> _ASSIGNMENT_
Range to reproduce from the entries below: the line with "17: (931, 554)", the line with "24: (471, 688)", and every line in between. Give them exactly and give nothing else.

-------------------------

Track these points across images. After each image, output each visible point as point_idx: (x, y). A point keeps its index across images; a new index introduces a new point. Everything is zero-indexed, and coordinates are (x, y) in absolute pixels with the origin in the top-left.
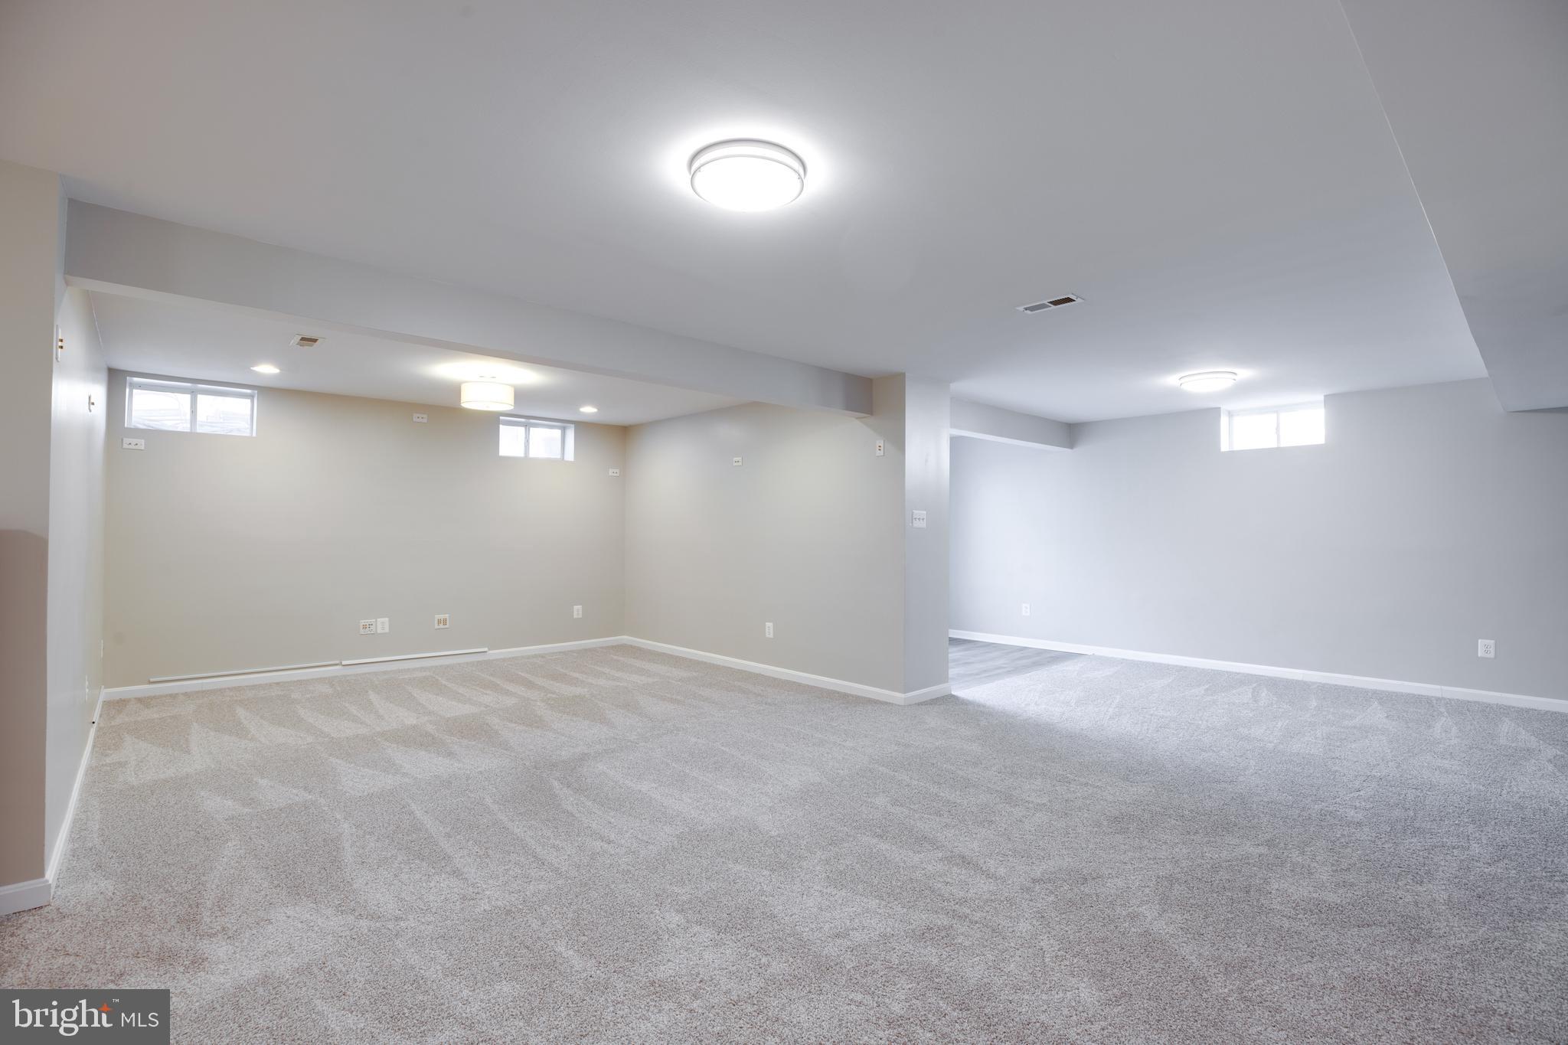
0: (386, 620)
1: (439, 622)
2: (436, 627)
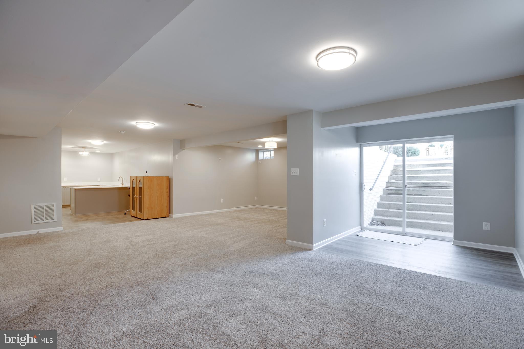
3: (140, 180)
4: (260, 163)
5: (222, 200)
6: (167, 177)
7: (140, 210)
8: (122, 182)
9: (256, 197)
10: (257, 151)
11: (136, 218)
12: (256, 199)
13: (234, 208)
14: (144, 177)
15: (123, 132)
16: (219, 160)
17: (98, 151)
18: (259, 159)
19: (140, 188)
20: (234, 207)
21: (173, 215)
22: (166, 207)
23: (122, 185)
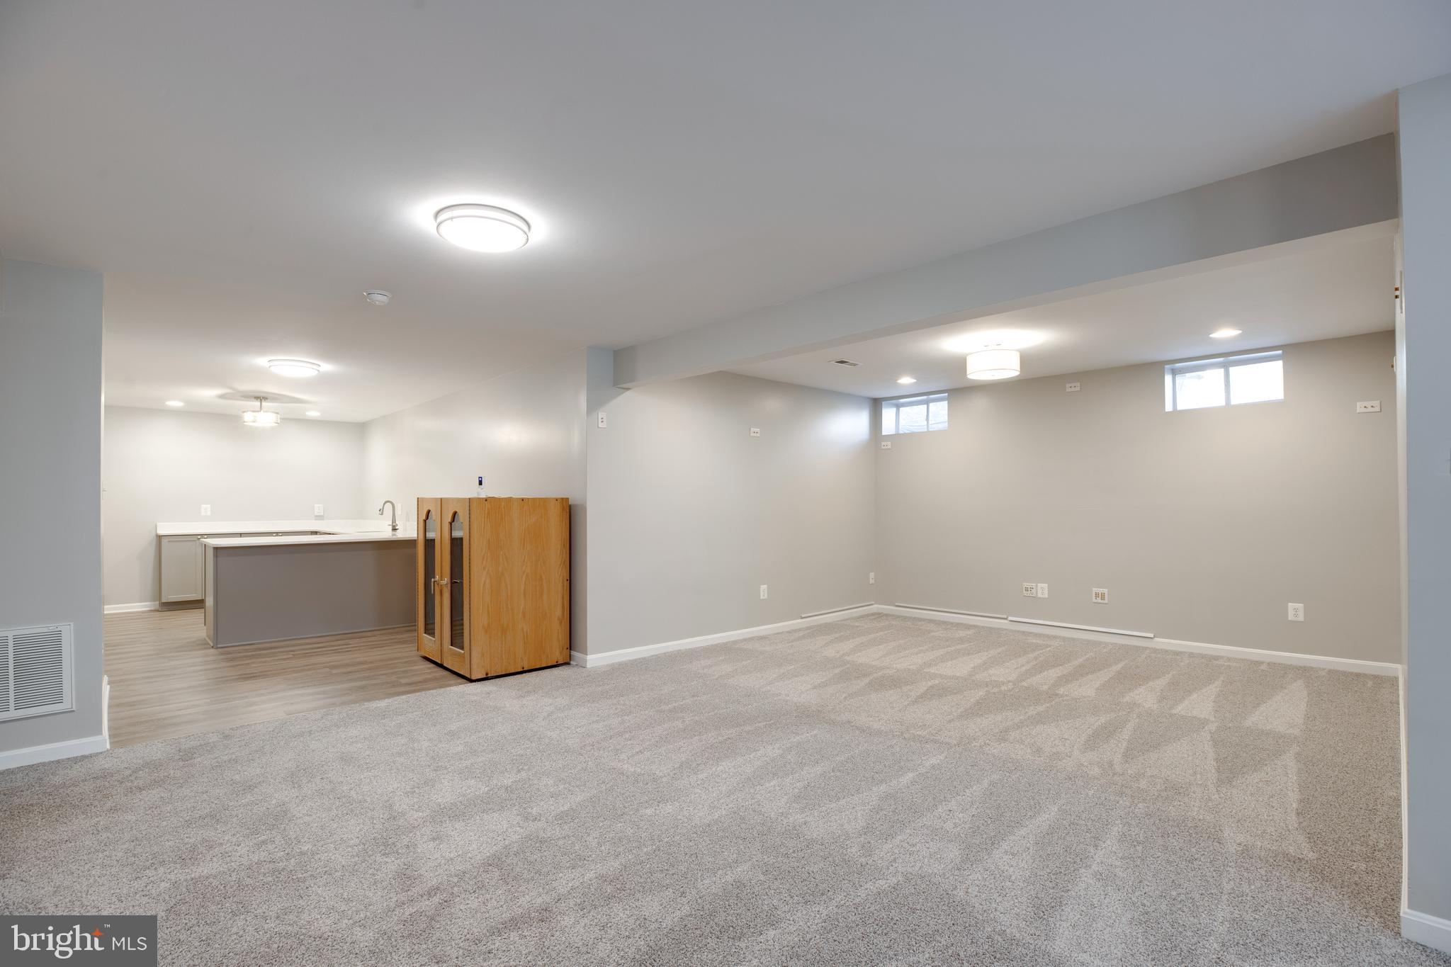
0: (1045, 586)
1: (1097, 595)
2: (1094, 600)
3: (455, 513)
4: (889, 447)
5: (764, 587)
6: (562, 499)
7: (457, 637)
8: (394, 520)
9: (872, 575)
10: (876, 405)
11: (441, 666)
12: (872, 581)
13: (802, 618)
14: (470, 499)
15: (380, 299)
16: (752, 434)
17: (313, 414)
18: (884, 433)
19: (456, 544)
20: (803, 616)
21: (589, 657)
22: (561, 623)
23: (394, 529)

-------------------------

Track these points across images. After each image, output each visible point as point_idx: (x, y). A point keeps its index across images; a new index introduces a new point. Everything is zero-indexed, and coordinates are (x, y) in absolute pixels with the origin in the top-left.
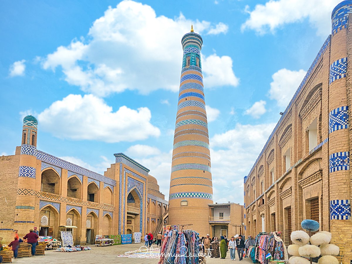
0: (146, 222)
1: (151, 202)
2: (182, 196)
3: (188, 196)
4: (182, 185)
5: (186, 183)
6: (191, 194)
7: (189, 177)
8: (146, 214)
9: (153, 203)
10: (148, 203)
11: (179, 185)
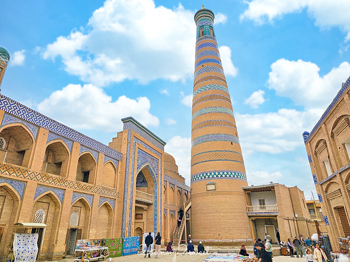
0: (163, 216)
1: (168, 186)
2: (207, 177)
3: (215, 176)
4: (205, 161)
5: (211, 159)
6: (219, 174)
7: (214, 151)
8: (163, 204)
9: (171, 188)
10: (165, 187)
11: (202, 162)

-------------------------

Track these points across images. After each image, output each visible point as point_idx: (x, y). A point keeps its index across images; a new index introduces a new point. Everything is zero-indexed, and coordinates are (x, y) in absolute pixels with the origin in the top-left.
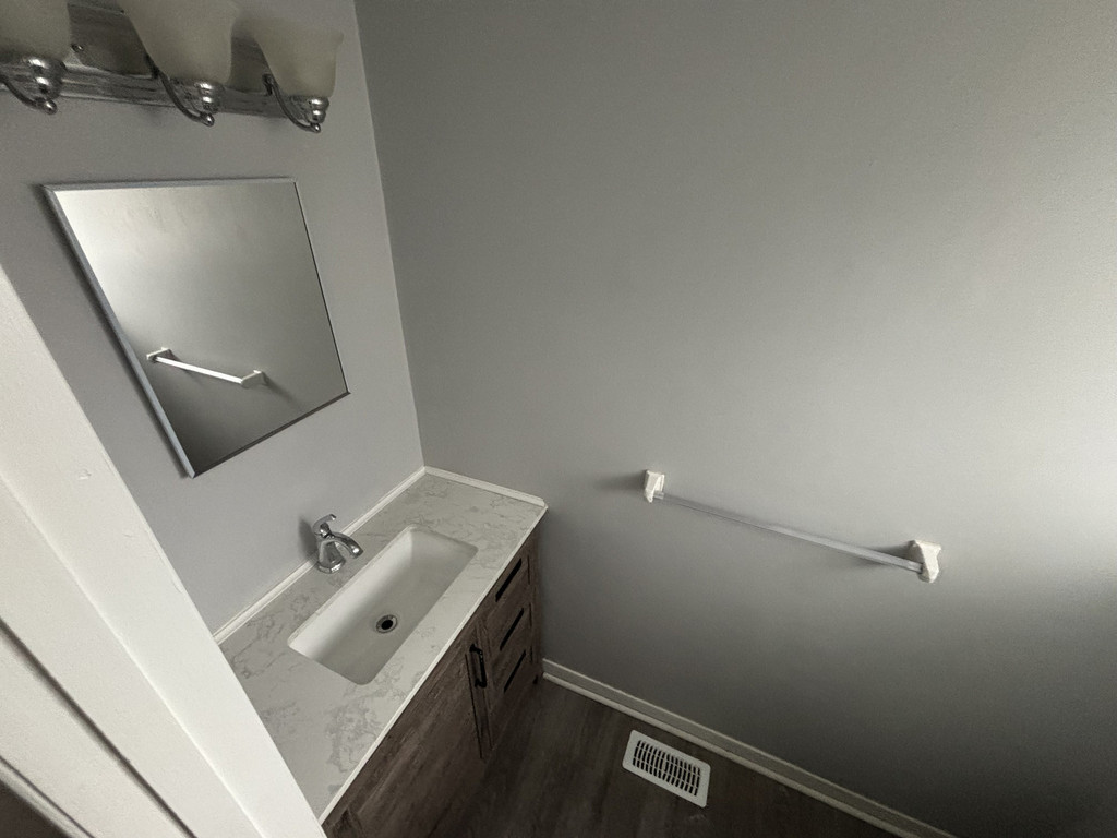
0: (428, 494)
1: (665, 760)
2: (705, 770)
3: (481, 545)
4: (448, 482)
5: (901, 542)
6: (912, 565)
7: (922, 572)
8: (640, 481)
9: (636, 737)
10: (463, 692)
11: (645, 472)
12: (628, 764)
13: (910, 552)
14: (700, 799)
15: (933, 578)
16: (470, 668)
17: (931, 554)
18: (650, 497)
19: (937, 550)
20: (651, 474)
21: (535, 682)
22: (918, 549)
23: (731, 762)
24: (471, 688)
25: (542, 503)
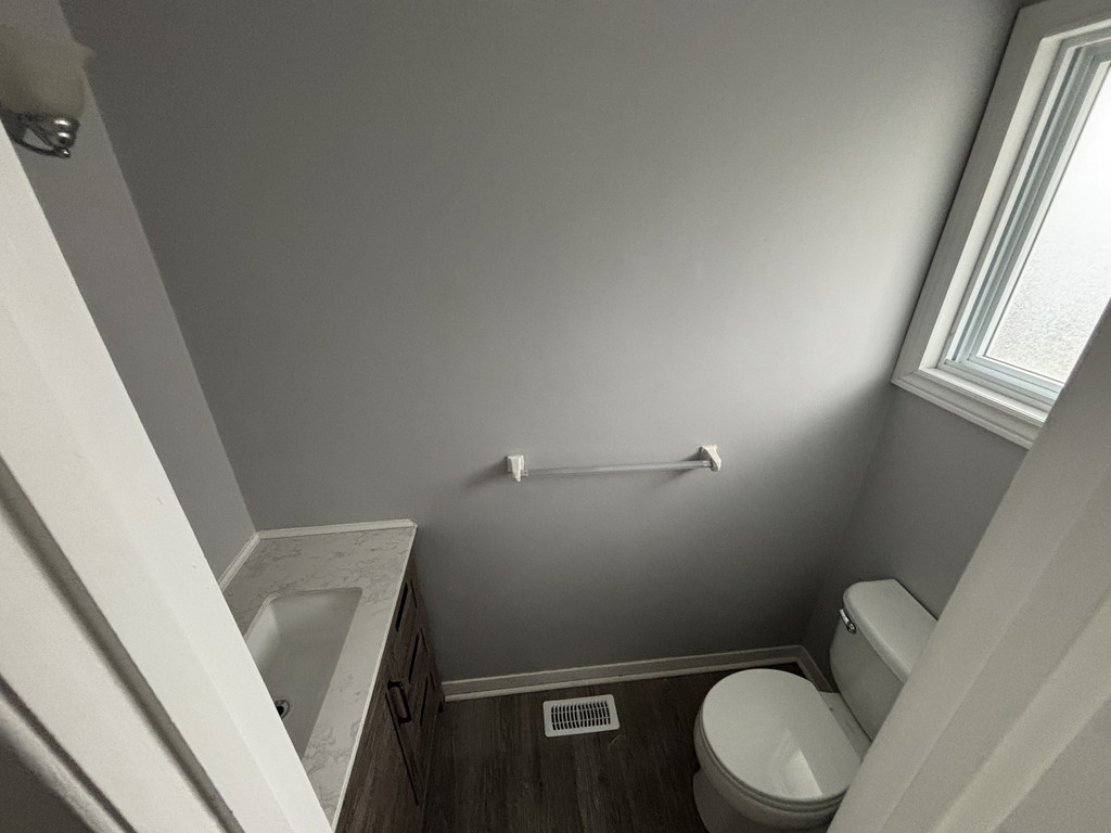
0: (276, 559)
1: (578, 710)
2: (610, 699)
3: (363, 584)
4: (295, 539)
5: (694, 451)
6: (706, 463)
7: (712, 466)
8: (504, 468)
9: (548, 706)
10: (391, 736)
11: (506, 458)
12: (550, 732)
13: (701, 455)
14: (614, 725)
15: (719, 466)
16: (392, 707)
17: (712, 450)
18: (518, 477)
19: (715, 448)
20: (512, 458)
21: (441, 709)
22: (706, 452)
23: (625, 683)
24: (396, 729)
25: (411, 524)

-------------------------

> _EXPECTED ANSWER_
17: (931, 554)
18: (650, 497)
19: (937, 550)
20: (651, 474)
21: (535, 682)
22: (918, 549)
23: (731, 762)
24: (471, 688)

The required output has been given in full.